Again, a higher engine mode will offset this a bit tomorrow. But Motorsport.com noted here in FP1 that every time they passed, Verstappen and teammate Sergio Perez simply had to slow down a century to accelerate while waiting for their noses to turn into the tight left-hander.

This is supported by the GPS data, while we also observed how easily Leclerc was able to rotate his SF-24 throughout the sequence during FP1. The Red Bulls were less silky and oscillated more over the bump on the approach to the apex of the hairpin.

In FP2, both Red Bull drivers complained about the quality of their driving. This centers on his low ride heights, with Perez’s RB20 being a particular problem when turning towards Massenet at the top of the hill in the first sector where he hit the inside barriers in the early stages. Verstappen, meanwhile, was struggling more with a set-up that prevented him from “driving better on the curbs”, according to Red Bull Motorsport advisor Helmut Marko.

Red Bull's long-run pace was superior to that of its rivals, but it will not be able to exploit it if its drivers qualify in the lower order.

Red Bull’s long-run pace was superior to that of its rivals, but it will not be able to exploit it if its drivers qualify in the lower order.

Photo by: Sam Bloxham / Motorsport Images

Focusing on Red Bull and Ferrari, who as it has developed today should be considered favorites for pole (with the exception that a promotion is expected from McLaren and drivers from other teams can surprise on this unique track), and things look much better. better for Verstappen and company.

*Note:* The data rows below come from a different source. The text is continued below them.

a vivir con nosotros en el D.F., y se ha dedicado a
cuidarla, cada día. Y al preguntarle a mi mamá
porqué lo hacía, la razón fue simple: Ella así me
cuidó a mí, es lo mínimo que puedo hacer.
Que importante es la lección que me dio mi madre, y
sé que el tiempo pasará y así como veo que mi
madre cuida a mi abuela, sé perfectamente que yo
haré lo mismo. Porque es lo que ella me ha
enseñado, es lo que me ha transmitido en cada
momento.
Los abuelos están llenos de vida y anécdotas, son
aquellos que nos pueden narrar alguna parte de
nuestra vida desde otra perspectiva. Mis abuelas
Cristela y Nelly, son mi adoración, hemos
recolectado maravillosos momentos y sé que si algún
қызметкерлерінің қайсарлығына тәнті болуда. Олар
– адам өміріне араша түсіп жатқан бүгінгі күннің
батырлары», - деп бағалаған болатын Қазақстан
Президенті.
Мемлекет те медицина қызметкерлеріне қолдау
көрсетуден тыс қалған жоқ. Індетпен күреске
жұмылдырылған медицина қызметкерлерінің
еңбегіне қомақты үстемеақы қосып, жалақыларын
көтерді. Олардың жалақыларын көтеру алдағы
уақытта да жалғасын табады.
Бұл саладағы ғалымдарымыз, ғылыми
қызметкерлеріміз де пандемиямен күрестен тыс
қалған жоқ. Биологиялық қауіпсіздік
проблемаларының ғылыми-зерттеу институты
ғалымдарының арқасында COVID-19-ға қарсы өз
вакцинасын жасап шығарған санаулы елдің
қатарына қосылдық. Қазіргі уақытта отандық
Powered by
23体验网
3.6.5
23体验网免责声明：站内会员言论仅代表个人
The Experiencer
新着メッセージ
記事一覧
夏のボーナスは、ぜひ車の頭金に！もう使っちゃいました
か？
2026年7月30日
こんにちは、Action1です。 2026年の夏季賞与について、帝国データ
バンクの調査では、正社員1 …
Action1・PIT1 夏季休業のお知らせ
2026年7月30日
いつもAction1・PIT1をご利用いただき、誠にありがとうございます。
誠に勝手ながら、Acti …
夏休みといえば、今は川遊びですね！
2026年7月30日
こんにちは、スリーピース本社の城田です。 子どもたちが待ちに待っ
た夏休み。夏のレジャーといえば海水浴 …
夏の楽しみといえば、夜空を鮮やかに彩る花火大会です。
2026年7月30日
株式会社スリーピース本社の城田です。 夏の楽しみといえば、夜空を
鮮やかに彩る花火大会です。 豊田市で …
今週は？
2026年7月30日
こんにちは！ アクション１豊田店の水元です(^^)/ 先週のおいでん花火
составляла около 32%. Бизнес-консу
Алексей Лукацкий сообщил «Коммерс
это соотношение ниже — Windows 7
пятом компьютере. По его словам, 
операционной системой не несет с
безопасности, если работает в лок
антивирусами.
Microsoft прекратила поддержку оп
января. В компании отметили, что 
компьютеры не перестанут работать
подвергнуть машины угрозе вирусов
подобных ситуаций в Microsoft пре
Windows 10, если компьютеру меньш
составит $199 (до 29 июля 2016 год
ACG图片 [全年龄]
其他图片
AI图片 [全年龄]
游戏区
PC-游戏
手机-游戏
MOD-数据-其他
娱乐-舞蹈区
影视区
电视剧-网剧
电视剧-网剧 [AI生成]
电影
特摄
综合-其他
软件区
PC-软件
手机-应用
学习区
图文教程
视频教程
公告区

This is because Pérez’s long run average over 10 laps with the mediums was 1m15.920s, compared to Ferrari’s best average through Carlos Sainz of 1m15.377s over 11 laps. Sainz looked less comfortable overall compared to Leclerc on Friday.

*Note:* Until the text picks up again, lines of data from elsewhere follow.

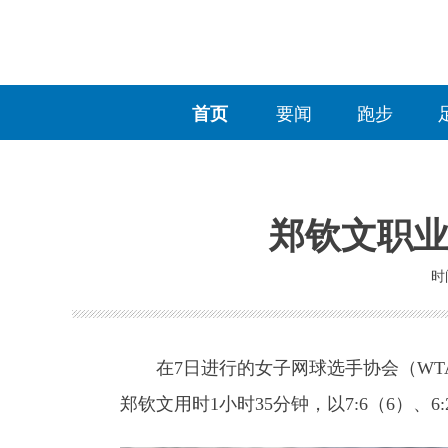
首页
要闻
跑步
郑钦文职业
时间
在7日进行的女子网球选手协会（WTA
郑钦文用时1小时35分钟，以7:6（6）、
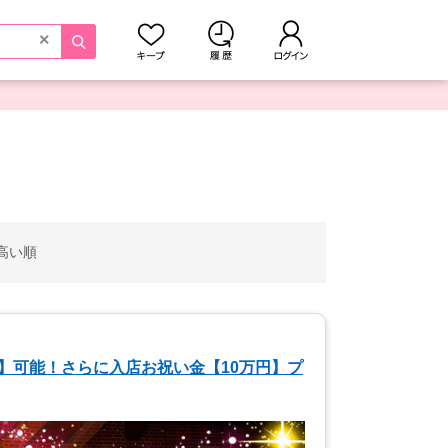
×
高い順
】可能！さらに入店お祝い金【10万円】プ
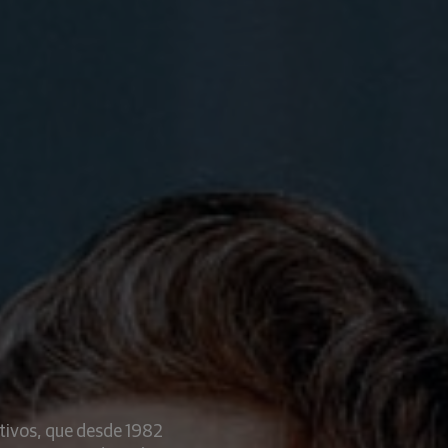
tivos, que desde 1982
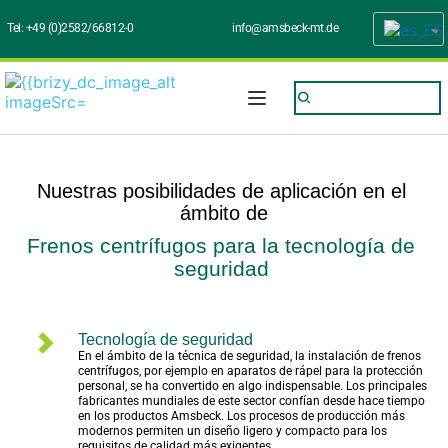
Tel: 
+49 (0)2582/66812-0
info@amsbeck-mt.de
Nuestras posibilidades de aplicación en el 
ámbito de
Frenos centrífugos para la tecnología de 
seguridad 
Tecnología de seguridad
En el ámbito de la técnica de seguridad, la instalación de frenos 
centrífugos, por ejemplo en aparatos de rápel para la protección 
personal, se ha convertido en algo indispensable. Los principales 
fabricantes mundiales de este sector confían desde hace tiempo 
en los productos Amsbeck. Los procesos de producción más 
modernos permiten un diseño ligero y compacto para los 
requisitos de calidad más exigentes.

Verstappen ran strongly in the final long runs, while Leclerc’s average was more consistent than Sainz’s but much slower at 1m16.599s, with the Spaniard’s average calculation boosted by removing five outliers. These had to come out due to the significant traffic factor here, which, as always, means the long-term data is an outlier in itself compared to the other races.

In fact, one paddock expert noted on Friday night that FP2 pace may actually be faster than race pace in Monaco in many cases, as drivers will often ride at a slower speed to protect advantageous positions.

Front tire graining was a problem for many cars in FP2. Keeping that in check will be a major factor in Sunday’s success, but Saturday’s superiority will inevitably trump all.

Can Leclerc turn a good Friday into an equally impressive weekend this time around?

Can Leclerc turn a good Friday into an equally impressive weekend this time around?